Ulrika Jackson came one day to their house with a belated Christmas present for little Ulrika: She had knitted a woolen blouse for her goddaughter. She had planned to come during the holidays but had not dared because of the bitter cold.
At once she noticed Kristina’s pale, gaunt face—Ulrika had not heard about her illness.
“You don’t rest long enough between childbeds!” she said.
No one could believe that Ulrika herself had borne seven children—four in Sweden and three in America. She was twelve years older than Kristina, yet she looked the younger of the two. Soon to be fifty years old, the former Ulrika
of Västergöhl appeared to be in the prime of her life. Time had left her clear, healthy complexion intact, uncorroded. Lately her limbs had somewhat fattened and she had put on weight around the waist, but the change was becoming to her. Her step was as quick as ever, and men still let their eyes rest on her.
“You’re lucky, Ulrika, you have been given such good health,” sighed Kristina. “When I look in the mirror an old hag looks back at me!”
Why hadn’t the Lord created the white women like the squaws, wondered Mrs. Jackson. When an Indian woman rode through the forest and felt her hour was near, she jumped off her horse only long enough to bear her child. Then she put it in a bag on her back, jumped back up again on the horse, and rode on as if nothing had happened. A squaw birth took about as much time as a visit to the privy.
“We get labor pains because of the original sin,” said Kristina. “Perhaps the heathen women don’t have the original sin.”

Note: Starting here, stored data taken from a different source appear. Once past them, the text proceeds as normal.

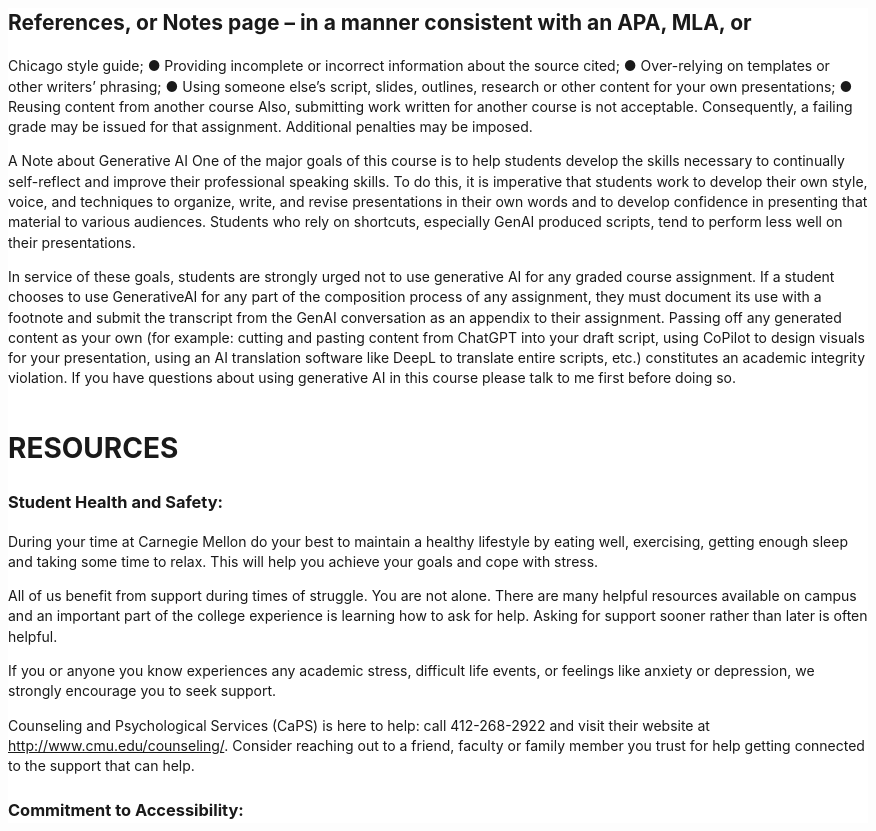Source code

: ## References, or Notes page – in a manner consistent with an APA, MLA, or

Chicago style guide;
● Providing incomplete or incorrect information about the source cited;
● Over-relying on templates or other writers’ phrasing;
● Using someone else’s script, slides, outlines, research or other content for
your own presentations;
● Reusing content from another course
Also, submitting work written for another course is not acceptable. Consequently, a
failing grade may be issued for that assignment. Additional penalties may be
imposed.

A Note about Generative AI
One of the major goals of this course is to help students develop the skills necessary
to continually self-reflect and improve their professional speaking skills. To do this, it
is imperative that students work to develop their own style, voice, and techniques to
organize, write, and revise presentations in their own words and to develop
confidence in presenting that material to various audiences. Students who rely on
shortcuts, especially GenAI produced scripts, tend to perform less well on their
presentations.

In service of these goals, students are strongly urged not to use generative AI for
any graded course assignment. If a student chooses to use GenerativeAI for any
part of the composition process of any assignment, they must document its use with
a footnote and submit the transcript from the GenAI conversation as an appendix to
their assignment. Passing off any generated content as your own (for example:
cutting and pasting content from ChatGPT into your draft script, using CoPilot to
design visuals for your presentation, using an AI translation software like DeepL to
translate entire scripts, etc.) constitutes an academic integrity violation. If you
have questions about using generative AI in this course please talk to me first before
doing so.
# RESOURCES

### Student Health and Safety:

During your time at Carnegie Mellon do your best to maintain a healthy lifestyle by
eating well, exercising, getting enough sleep and taking some time to relax. This will
help you achieve your goals and cope with stress.

All of us benefit from support during times of struggle. You are not alone. There are
many helpful resources available on campus and an important part of the college
experience is learning how to ask for help. Asking for support sooner rather than
later is often helpful.

If you or anyone you know experiences any academic stress, difficult life events, or
feelings like anxiety or depression, we strongly encourage you to seek support.

Counseling and Psychological Services (CaPS) is here to help: call 412-268-2922 and
visit their website at http://www.cmu.edu/counseling/. Consider reaching out to a
friend, faculty or family member you trust for help getting connected to the support
that can help.
### Commitment to Accessibility:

But God had chosen woman as the tool for his creation when he trusted her to bear children into the world and she must be worthy of God’s trust. Kristina herself would always gratefully accept the new lives he wished to grant her. She knew now why a pregnant woman was called blessed.
The Lord had given to women the honor of bearing children because he put women above men, explained Ulrika. The great mistake with men had already occurred at the Creation: God had finished with all the wild beasts and had some stuff left over when he began to make Adam. In fact, he made man from that stuff. That was how some of the qualities of the beasts had got into men. It explained the similarity between men and the bucks in the animal world.
But fortunately there were also men who understood that a woman was made of nobler material than they themselves and didn’t use her for their carnal lust in bed only. They knew she too needed joy and satisfaction.
“Are men really so different in that respect?” wondered Kristina.
“A hell of a lot different in bed, I should say! Didn’t you know that?”